In our book Abnormal Returns: Winning Strategies from the Frontlines of the Investment Blogosphere I discuss the value of a “news diet” for the vast majority of investors. This will not be easy for many investors who feel the need to remain glued to their screen lest they miss some morsel of information. Something else may be going on, maybe they are addicted to the news.

Kim Bhasin at Business Insider notes how it is that we get “addicted to information.” A quote from John Coates’ The Hour Between Dog and Wolf: Risk Taking, Gut Feelings and the Biology of Boom and Bust (which is on our reading list) shows why this is the case:

What else besides drugs of abuse can create a dopamine-driven craving? If dopamine fuels a desire for information and unexpected reward, perhaps it also fills us with a burning curiosity.

Perhaps curiosity itself, the need to know, is a form of addiction, making us race to the end of a good mystery novel, or driving scientists to work day and night until they discover insulin, say, or decode the structure of DNA, scientific breakthrough being the ultimate hit of information.

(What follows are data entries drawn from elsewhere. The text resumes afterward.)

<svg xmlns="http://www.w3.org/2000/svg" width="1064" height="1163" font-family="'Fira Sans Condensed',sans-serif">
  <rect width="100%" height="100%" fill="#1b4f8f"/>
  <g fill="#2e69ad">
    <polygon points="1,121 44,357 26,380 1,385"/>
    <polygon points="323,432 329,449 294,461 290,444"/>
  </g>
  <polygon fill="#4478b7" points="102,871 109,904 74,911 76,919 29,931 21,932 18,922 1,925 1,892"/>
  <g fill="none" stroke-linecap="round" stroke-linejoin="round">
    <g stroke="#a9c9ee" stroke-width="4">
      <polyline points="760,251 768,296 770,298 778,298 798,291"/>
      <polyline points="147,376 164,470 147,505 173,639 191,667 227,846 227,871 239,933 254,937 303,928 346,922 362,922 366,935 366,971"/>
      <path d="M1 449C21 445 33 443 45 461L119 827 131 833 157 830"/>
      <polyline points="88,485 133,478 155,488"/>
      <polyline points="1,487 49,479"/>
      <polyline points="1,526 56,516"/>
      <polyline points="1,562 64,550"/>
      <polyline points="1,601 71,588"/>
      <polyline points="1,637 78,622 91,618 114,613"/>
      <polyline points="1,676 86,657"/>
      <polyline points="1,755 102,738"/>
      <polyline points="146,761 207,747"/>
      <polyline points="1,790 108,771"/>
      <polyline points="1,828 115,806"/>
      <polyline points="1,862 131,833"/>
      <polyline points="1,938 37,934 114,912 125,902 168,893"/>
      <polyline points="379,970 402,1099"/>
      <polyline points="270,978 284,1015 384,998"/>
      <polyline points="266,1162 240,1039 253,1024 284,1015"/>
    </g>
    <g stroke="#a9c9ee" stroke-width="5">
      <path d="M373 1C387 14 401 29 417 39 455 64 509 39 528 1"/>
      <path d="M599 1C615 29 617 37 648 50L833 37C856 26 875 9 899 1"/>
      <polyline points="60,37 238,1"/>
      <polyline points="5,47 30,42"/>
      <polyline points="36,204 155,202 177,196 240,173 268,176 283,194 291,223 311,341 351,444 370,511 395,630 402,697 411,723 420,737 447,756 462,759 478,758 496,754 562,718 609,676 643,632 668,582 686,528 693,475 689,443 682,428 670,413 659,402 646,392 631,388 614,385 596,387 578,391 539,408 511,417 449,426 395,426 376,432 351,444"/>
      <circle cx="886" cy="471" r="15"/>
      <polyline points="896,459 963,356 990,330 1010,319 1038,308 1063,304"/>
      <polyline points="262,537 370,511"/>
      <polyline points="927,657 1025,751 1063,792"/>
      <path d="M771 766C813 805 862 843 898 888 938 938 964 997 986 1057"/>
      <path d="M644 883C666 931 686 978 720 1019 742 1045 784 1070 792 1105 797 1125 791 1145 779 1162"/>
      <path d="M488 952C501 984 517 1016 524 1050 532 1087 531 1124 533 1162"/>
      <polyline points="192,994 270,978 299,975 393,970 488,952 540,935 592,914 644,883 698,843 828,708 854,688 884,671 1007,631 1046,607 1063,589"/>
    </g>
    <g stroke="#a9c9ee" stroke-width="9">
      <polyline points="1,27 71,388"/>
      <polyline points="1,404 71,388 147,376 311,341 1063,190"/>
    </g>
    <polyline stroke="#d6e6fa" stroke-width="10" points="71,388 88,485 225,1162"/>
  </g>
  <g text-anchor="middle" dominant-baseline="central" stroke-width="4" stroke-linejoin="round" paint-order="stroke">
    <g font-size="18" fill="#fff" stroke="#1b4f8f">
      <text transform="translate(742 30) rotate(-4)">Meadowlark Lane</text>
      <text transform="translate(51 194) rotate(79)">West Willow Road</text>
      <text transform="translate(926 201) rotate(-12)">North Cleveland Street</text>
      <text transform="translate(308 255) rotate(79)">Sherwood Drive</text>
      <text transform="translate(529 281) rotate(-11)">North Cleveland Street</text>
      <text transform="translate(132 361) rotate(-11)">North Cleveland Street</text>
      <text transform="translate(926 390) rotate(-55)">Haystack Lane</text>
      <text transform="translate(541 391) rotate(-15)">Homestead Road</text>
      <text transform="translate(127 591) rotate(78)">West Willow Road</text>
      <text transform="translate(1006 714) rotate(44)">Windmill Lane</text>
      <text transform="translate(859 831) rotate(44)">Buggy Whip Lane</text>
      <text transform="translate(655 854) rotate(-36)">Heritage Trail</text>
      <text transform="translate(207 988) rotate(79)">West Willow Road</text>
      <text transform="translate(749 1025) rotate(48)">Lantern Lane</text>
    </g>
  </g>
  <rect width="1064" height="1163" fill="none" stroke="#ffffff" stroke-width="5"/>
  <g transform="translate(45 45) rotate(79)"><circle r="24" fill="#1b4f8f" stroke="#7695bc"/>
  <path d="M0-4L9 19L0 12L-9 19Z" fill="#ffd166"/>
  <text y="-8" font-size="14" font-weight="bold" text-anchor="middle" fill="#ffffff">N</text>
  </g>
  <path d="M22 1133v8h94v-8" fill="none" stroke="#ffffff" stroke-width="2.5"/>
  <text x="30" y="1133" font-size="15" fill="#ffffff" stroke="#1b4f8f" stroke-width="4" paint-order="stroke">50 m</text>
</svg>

James Altucher writing at The Altucher Confidential tells us to “go on a news diet starting today.” Why? In short, much of news is created to try and scare you and the fact is there is little you can do to change it. Therefore a news diet removes these stressors from your life. Altucher writes:

For ten days don’t read any news. Whenever you feel the temptation to be “aware” of the outside world, try to be aware first of something inside of you. Instead of feeling sorry for some situation you have no control over, try to be grateful for a situation happening to you right now. Don’t give more power to the multi-billion dollar media corporations that are exploiting your evolutionary tendency to fear predators. If you really want to, then fine. But wait ten days.

Your time is valuable. Don’t waste it.